Prof. Dr. Fuat Sezgin'in izinde

İslam Bilim Tarihi konusunda bir ömür harcamış merhum Prof. Dr. Fuat Sezgin'in İstanbul Üniversitesi Türkiyat Enstitüsü Arap Dili ve Edebiyatı Bölümünde başlayan yüksek öğrenimi, hayatında ve fikirlerinde bir dönüm noktası olmuştu. Çünkü burada meşhur Alman Türkolog Prof. Dr. Helmut Ritter ile tanışmıştı.

İslam Bilim Tarihi Araştırmaları Vakfı'nın internet sitesinde (ibtav.org), Fuat Sezgin Hocamız, Hellmut Ritter ile tanışmasını şöyle anlatıyor:

"1943 yılında akrabalarımdan biri beni Edebiyat Fakültesi'ne götürdü. Halbuki ben mühendis olma sevdası peşindeydim.
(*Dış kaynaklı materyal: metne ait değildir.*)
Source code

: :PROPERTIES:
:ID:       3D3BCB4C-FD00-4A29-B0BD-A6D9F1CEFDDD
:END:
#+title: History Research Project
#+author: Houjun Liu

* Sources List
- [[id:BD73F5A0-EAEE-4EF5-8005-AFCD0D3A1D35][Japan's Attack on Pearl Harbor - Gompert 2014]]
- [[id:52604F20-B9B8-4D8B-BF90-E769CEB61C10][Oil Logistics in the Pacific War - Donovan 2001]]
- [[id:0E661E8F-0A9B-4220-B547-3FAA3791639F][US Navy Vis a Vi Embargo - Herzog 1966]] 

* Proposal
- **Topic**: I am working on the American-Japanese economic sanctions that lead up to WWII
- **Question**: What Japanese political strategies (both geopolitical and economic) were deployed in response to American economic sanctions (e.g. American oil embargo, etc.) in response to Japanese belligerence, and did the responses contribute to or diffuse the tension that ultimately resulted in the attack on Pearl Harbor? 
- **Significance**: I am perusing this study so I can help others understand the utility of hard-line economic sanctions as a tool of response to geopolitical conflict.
O zaman büyük bir Alman âlim vardı. Arapçayı çok iyi bilirdi. Bana 'Seni onun seminerine götürmek istiyorum.' dedi. Ben de 'Gidelim' dedim ve o büyük âlimin seminerine gittim. O gün o büyük âlim beni adeta büyüledi. Ben artık mühendis olmayı veya başka bir mesleğin peşinde koşmayı kafamdan çıkardım. O büyük âlimin talebesi olmayı düşünüyordum.

Kayıt zamanı geçmişti ama gecikmeli de olsa dekana gittim. Bir şans eseri dekanın odasında bulunduğum sırada o büyük âlim de odaya girdi. İri yarı bir adamdı. Durdu. Dekanla konuşmamın bitmesini bekledi. Dekan ona 'Oo.. Ritter Bey…' dedi. 'Sizin talebeniz olma başvurusunda bulunan bir insanla konuşuyorum.' dedi. Hoca bana şöyle bir baktı, 'Galiba bu benim dünkü seminerimdeydi.' dedi. Onun seminerlerine sadece 3-4 kişi giderdi, zor bir adamdı. Seminerlerinden kaçardı talebeler. Çok zaman tek bir talebe olarak katıldığımı hatırlıyorum. Bana: 'Gelin biraz konuşalım. Çok zor bir şeye talipsiniz. Arapça öğrenmelisiniz. Ben de zor bir hocayım. Benim talebelerim hep benden kaçar, biliyor musunuz' dedi. 'Biliyorum, bana bunları anlattılar. Ben bunlara rağmen bu tehlikeye girmek istiyorum.' dedim. Güldü 'Peki' dedi. Böylece onun talebesi oldum.

Benim öğrenciliğim döneminde İstanbul Üniversitesinde bilim tarihi yoktu. Ancak, hocam Hellmut Ritter bana: 'Matematiği bırakma' dedi. Fen Fakültesi de zaten yanımızdaydı. 'Matematik bölümüne git, ders al, matematiği iyi öğren. Müslümanlardan da büyük matematikçiler yetişmişti' diye izahatta bulundu. Konuşma esnasında birkaç isim saydı: Harizmî, Ebu'l-Vefa Buzcanî, İbn Heysem, Birunî gibi. Bu isimler benim hiç bilmediğim, hatta duymadığım isimlerdi. Dehşete düştüm. Hocam halimi görünce: 'Bunlar ve daha pek çok isim, büyük âlimlerdi ve daha sonraki Avrupalı âlimlerle aynı seviyedeydiler; hatta yer yer onlardan üstündüler' diye açıkladı. O gün eve gittim. Çok zor, uykusuz bir gece geçirdim."